◆ **PASSAGE**:
━━━━━━

Artist: Neil Young/Crazy Horse
Title: Oh, Lonesome Me
Source: CD: After The Gold Rush
Writer: Neil Young
Label: Reprise
Year: 1970
Although Neil Young is known primarily as a songwriter, he has recorded a cover tune here and there. One such tune is the Don Gibson rockabilly classic Oh, Lonesome Me, slowed down to about a quarter of its original tempo.

Artist: Uriah Heep
Title: The Magician's Birthday
Source: LP: The Magician's Birthday
Writer: Hensley/Box/Kerslake
Label: Mercury
Year: 1972
If imitation is the sincerest form of flattery, what exactly does it mean when you imitate yourself? Uriah Heep did just that in 1972 when they followed up their breakthrough Demons And Wizards album with another one in virtually the same format, even down to the 10-minute plus title track to close out side two. What was missing, however, was a single to rival Easy Livin', which had been the engine that propelled Demons and Wizards into the realm of hit albums. Still, The Magician's Birthday was a solid and commercial successfully LP, and this week we are presenting the aforementioned title track in its entirety. Enjoy!

Artist: Ten Years After
Title: 50,000 Miles Beneath My Brain
Source: CD: Cricklewood Green
Writer: Alvin Lee
Label: Chrysalis
Year: 1970
After the fantasy of The Magician's Birthday I thought it might be fun to go with some science fiction to back it up. Well, Alvin Lee does mention going to every planet in the solar system during this nearly eight-minute track, after all.

Artist: Rolling Stones
Title: Time Is On My Side
Source: 45 RPM single (reissue)
Writer: Jerry Ragovoy
Label: London
Year: 1964
I recently got word of the passing of songwriter Jerry Ragovoy, who died on July 13th at the age of 83. Ragovoy's writing career extended back to the 1940s and included classics by artists such as Kai Winding. In later years he wrote several tunes that were recorded by Janis Joplin, including Try (Just A Little Bit Harder), My Baby, Cry Baby and the classic Piece Of My Heart. He occassionally used a pseudonym as well, and it was as Norman Meade he published his best-known song: Time Is On My Side, one of the first US hits for the Rolling

Artist: Cyrkle
Title: LP: Big, Little Woman
Source: Red Rubber Ball
Writer: Dawes/Danneman
Label: Columbia
Year: 1966
The Cyrkle rose to prominence with a pair of hit singles in 1966: Red Rubber Ball and Turn Down Day. Both those tunes were included on their first LP for Columbia, which also included several tunes written by members of the Cyrkle. Among those was Big, Little Woman, a solid example of the light pop the Cyrkle did so well. Unfortunately for the band, the maturing baby boomers that made up the bulk of the top 40 audience in 1966 were starting to look for heavier stuff, and the Cyrkle soon fell out of favor.

Artist: Kinks
Title: Little Women
Source: CD: Face To Face (previously unreleased bonus track)

━━━━━━

◆ **GIVEN EXERCISE A**: According to the playlist notes, how old was Jerry Ragovoy when he died?
◆ **GIVEN EXERCISE B**: Carry on the playlist notes from their final line, keeping the same format and tone.

◆ **DATA ENTRIES**:
━━━━━━

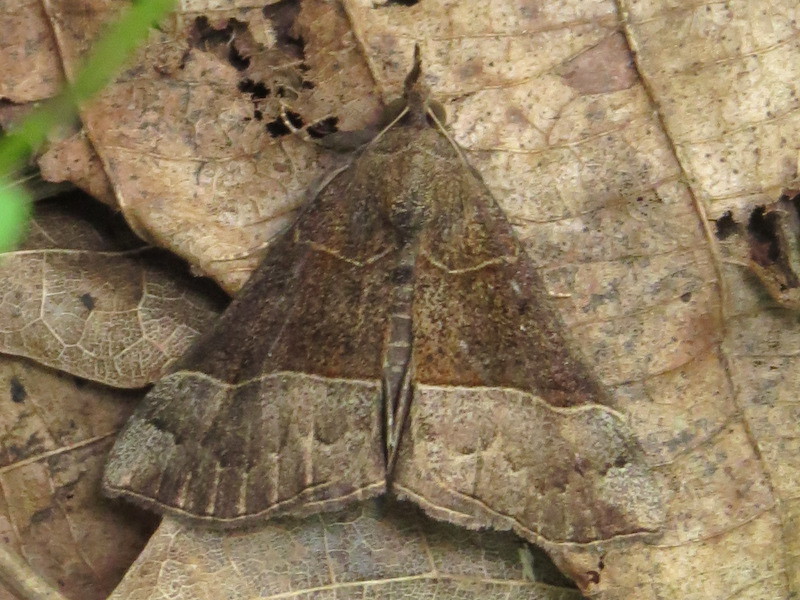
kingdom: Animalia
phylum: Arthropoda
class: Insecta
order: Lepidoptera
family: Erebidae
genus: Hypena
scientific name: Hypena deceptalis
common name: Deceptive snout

━━━━━━

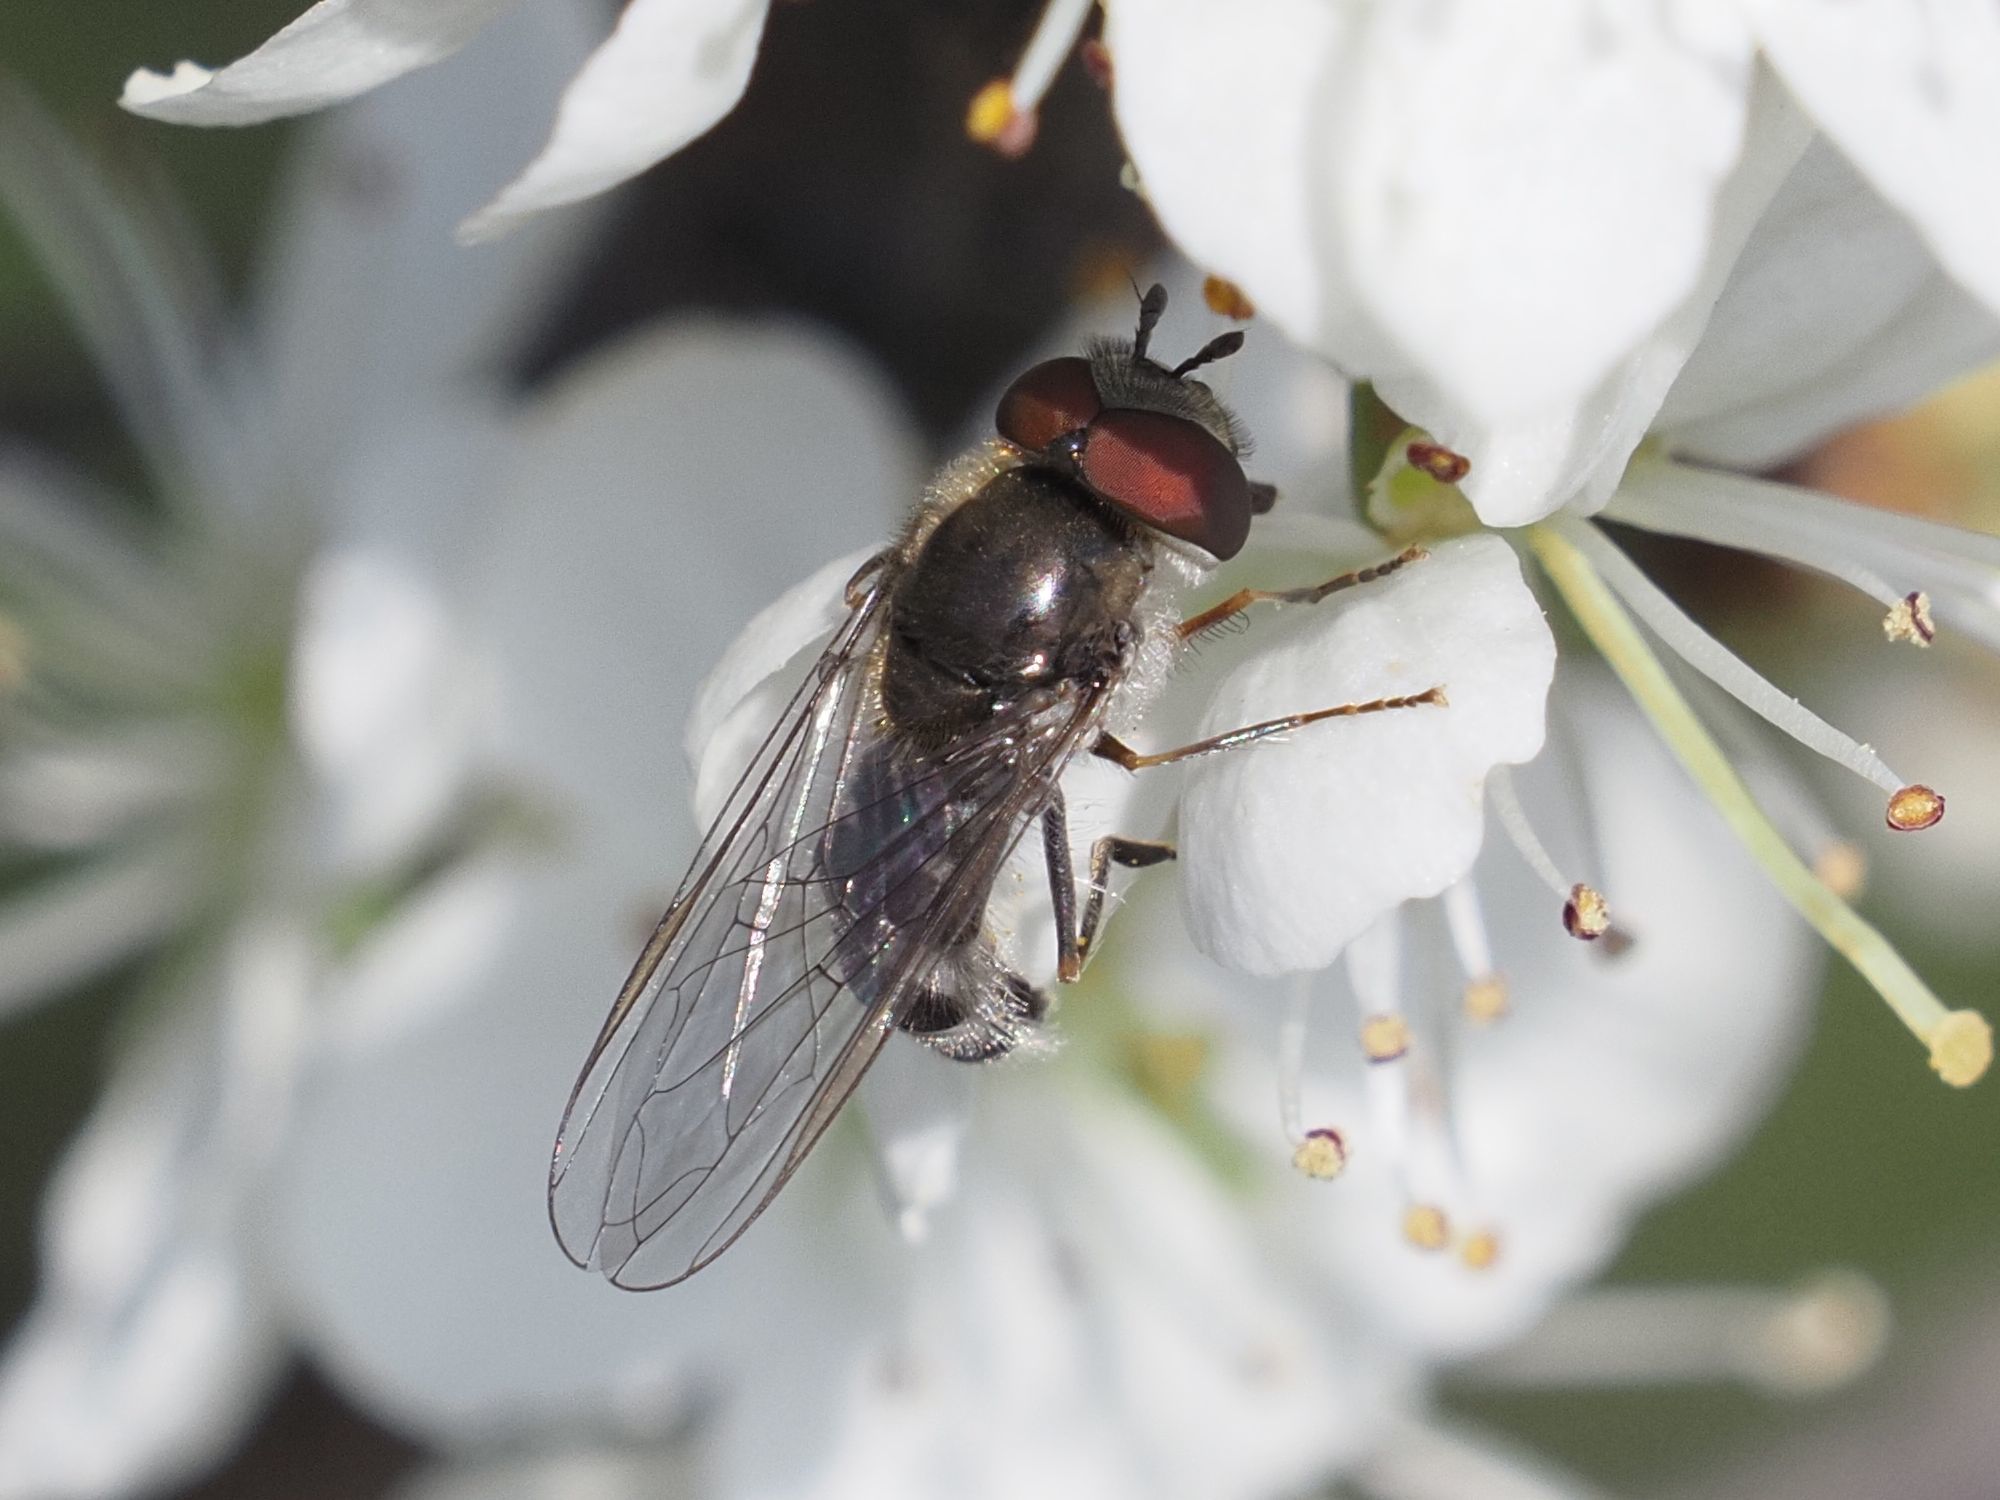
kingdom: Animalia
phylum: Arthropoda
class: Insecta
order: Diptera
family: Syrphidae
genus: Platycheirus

━━━━━━

◆ **WRITTEN ANSWER A**: He was 83.

◆ **WRITTEN ANSWER B**:
Writer: Ray Davies
Label: Sanctuary
Year: 1967
We finish the week with an unfinished track written and recorded sometime between the Kinks' 1966 LP Face To Face and 1967's Something Else. It would be interesting to hear just what sort of vocals Ray Davies had in mind for this song (if indeed he had any at all).

Wednesday, July 20, 2011

Stuck in the Psychedelic Era # 1129 Playlist (week starting 7/21)

This week we start off with a set of songs released as singles. It's also a progression through the years that starts with the number one song of the year 1965.

Artist: Rolling Stones
Title: Satisfaction
Source: CD: Out Of Our Heads (US version)
Writer: Jagger/Richards
Label: Abkco (original label: London)
Year: 1965
Singles released in the UK in the 60s tended to stay on the racks much longer than their US counterparts. This is because singles were generally not duplicated on LPs like they were in the US. Satisfaction was a good example. In the US, the song was added to the Out Of Our Heads album, which had a considerably different song lineup than the original UK version. In the UK the song was unavailable as an LP track until Big Hits (High Tide And Green Grass) was released.

Artist: Left Banke
Title: Walk Away Renee
Source: 45 RPM single (reissue)
Writer: Brown/Calilli/Sansone
Label: Smash
Year: 1966
The Left Banke's Walk Away Renee is one of the most covered songs in rock history, starting with a version by the Four Tops less than two years after the original recording had graced the top 5. The Left Banke version kicked off what was thought at the time to be the latest trend: baroque rock. The trend died an early death when the band members themselves made some tactical errors resulting in radio stations being hesitant to play their records.

Artist: Vanilla Fudge
Title: You Keep Me Hangin' On
Source: LP: Nuggets Vol. 9-Acid Rock (originally released as 45 RPM single. Unedited version originally released on LP: Vanilla Fudge)
Writer: Holland/Dozier/Holland
Label: Rhino (original label: Atco)
Year: 1967
The Vanilla Fudge version of You Keep Me Hangin' On was originally recorded and released in 1967, not too long after the Supremes version of the song finished its own run on the charts. It wasn't until the following year, however, the the Vanilla Fudge recording caught on with radio listeners, turning it into the band's only top 40 hit.

Artist: Blue Cheer
Title: Summertime Blues
Source: CD: Best of 60s Psychedelic Rock (originally released as 45 RPM single and on LP: Vincebus Eruptum)
Writer: Cochrane/Capehart
Label: Priority (original label: Philips)
Year: 1968
European electronics giant Philips had its own record label in the 1960s. In the US, the label was distributed by Mercury Records, and was known primarily for a long string of hits by Frankie Valli and the Four Seasons. In 1968 the label surprised everyone by signing the loudest band in San Francisco, Blue Cheer. Their cover of the 50s Eddie Cochrane hit Summertime Blues was all over both the AM and FM airwaves that summer.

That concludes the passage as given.